Monday, November 11, 2013

Estate of Gibbs case brief

Estate of Gibbs case brief summary
111 N.W.2d 413 (1961)

Appellant stranger challenged the finding of the Circuit Court of Milwaukee County (Wisconsin), which found that a bequest was to appellee friend, despite a wrong middle initial.


A decedent left a will that purportedly left a devise to the stranger, who could not properly account for the reason for the bequest. However, but for a mistaken middle initial, the bequest would have gone to the friend, who had been left bequests in prior wills of the decedent. The trial court found that the decedent intended to leave the bequest to the friend, not the stranger, and so ordered. The stranger appealed. 
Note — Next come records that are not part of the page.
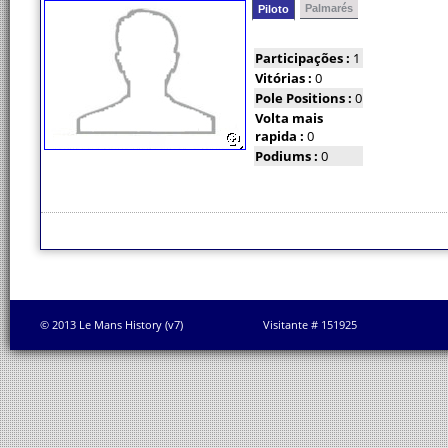
Palmarés
Piloto
Participações :
1
Vitórias :
0
Pole Positions :
0
Volta mais
rapida :
0
Podiums :
0
© 2013 Le Mans History (v7)
Visitante # 151925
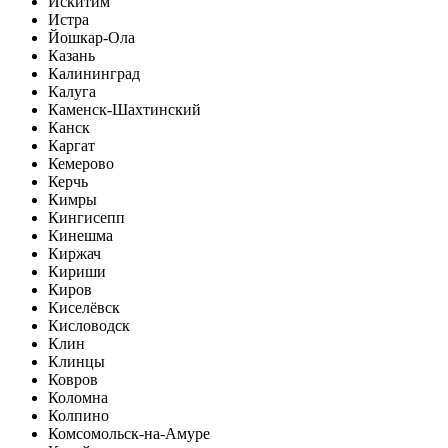
Искитим
Истра
Йошкар-Ола
Казань
Калининград
Калуга
Каменск-Шахтинский
Канск
Каргат
Кемерово
Керчь
Кимры
Кингисепп
Кинешма
Киржач
Кириши
Киров
Киселёвск
Кисловодск
Клин
Клинцы
Ковров
Коломна
Колпино
Комсомольск-на-Амуре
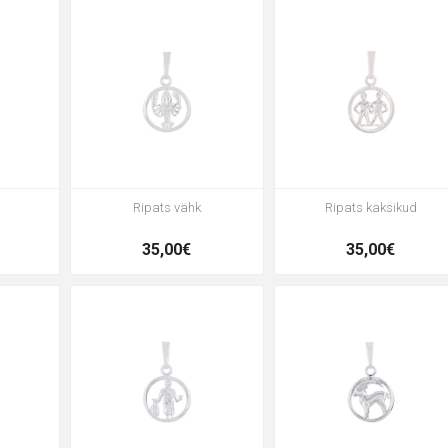
Ripats vähk
Ripats kaksikud
35,00€
35,00€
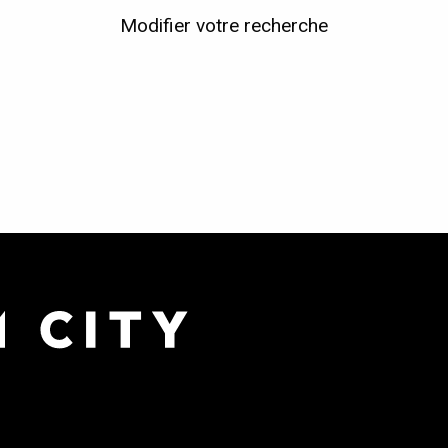
Modifier votre recherche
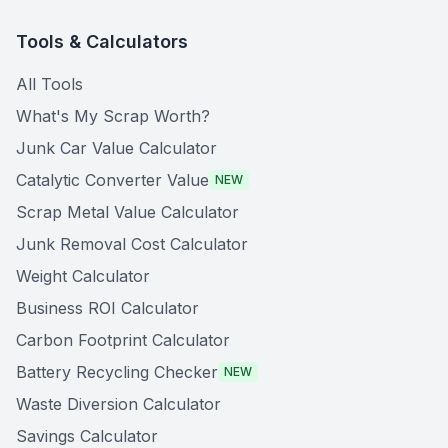
Tools & Calculators
All Tools
What's My Scrap Worth?
Junk Car Value Calculator
Catalytic Converter Value
NEW
Scrap Metal Value Calculator
Junk Removal Cost Calculator
Weight Calculator
Business ROI Calculator
Carbon Footprint Calculator
Battery Recycling Checker
NEW
Waste Diversion Calculator
Savings Calculator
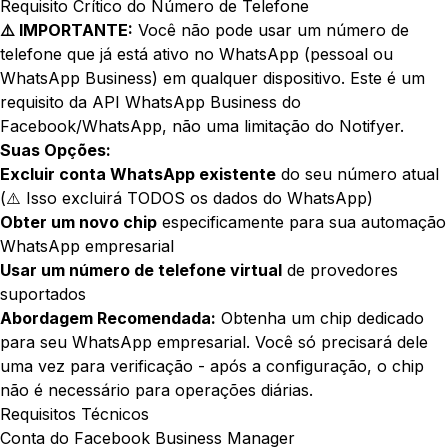
Requisito Crítico do Número de Telefone
⚠️ IMPORTANTE:
Você não pode usar um número de
telefone que já está ativo no WhatsApp (pessoal ou
WhatsApp Business) em qualquer dispositivo. Este é um
requisito da API WhatsApp Business do
Facebook/WhatsApp, não uma limitação do Notifyer.
Suas Opções:
Excluir conta WhatsApp existente
do seu número atual
(⚠️ Isso excluirá TODOS os dados do WhatsApp)
Obter um novo chip
especificamente para sua automação
WhatsApp empresarial
Usar um número de telefone virtual
de provedores
suportados
Abordagem Recomendada:
Obtenha um chip dedicado
para seu WhatsApp empresarial. Você só precisará dele
uma vez para verificação - após a configuração, o chip
não é necessário para operações diárias.
Requisitos Técnicos
Conta do Facebook Business Manager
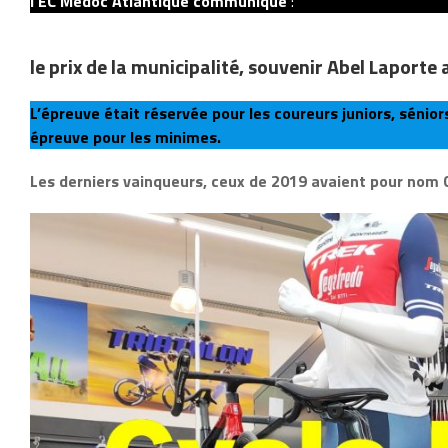
l’EC Médoc Atlantique communique
:
le prix de la municipalité, souvenir Abel Laporte 
L’épreuve était réservée pour les coureurs juniors, séni
épreuve pour les minimes.
Les derniers vainqueurs, ceux de 2019 avaient pour nom C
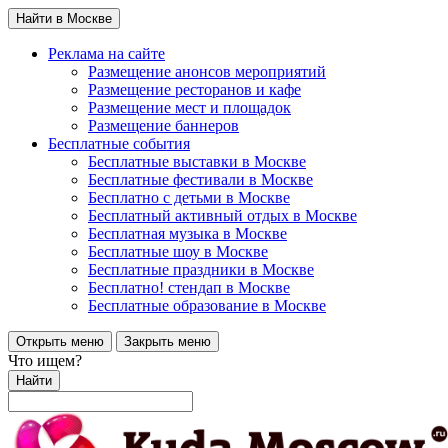
Найти в Москве
Реклама на сайте
Размещение анонсов мероприятий
Размещение ресторанов и кафе
Размещение мест и площадок
Размещение баннеров
Бесплатные события
Бесплатные выставки в Москве
Бесплатные фестивали в Москве
Бесплатно с детьми в Москве
Бесплатный активный отдых в Москве
Бесплатная музыка в Москве
Бесплатные шоу в Москве
Бесплатные праздники в Москве
Бесплатно! стендап в Москве
Бесплатные образование в Москве
Открыть меню
Закрыть меню
Что ищем?
Найти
  • The court first found that the stranger could not offer any logical reason why the decedent would have left anything to him in the will. 
  • However, the court observed that there was no ambiguity -- the stranger was the only person bearing the name of the legatee in the will. 
  • Ordinarily, where there is no ambiguity, courts would not reform wills. 
  • However, the court found where there were details subject to mistake, such as middle initials and addresses, courts overlooked such details in preference to the intent of the decedent. 
  • Here, the clear intent of the decedent was to leave property to the friend, not the stranger, despite the erroneous middle initial.

The court affirmed the order of the trial court granting the bequest to the friend, not the stranger.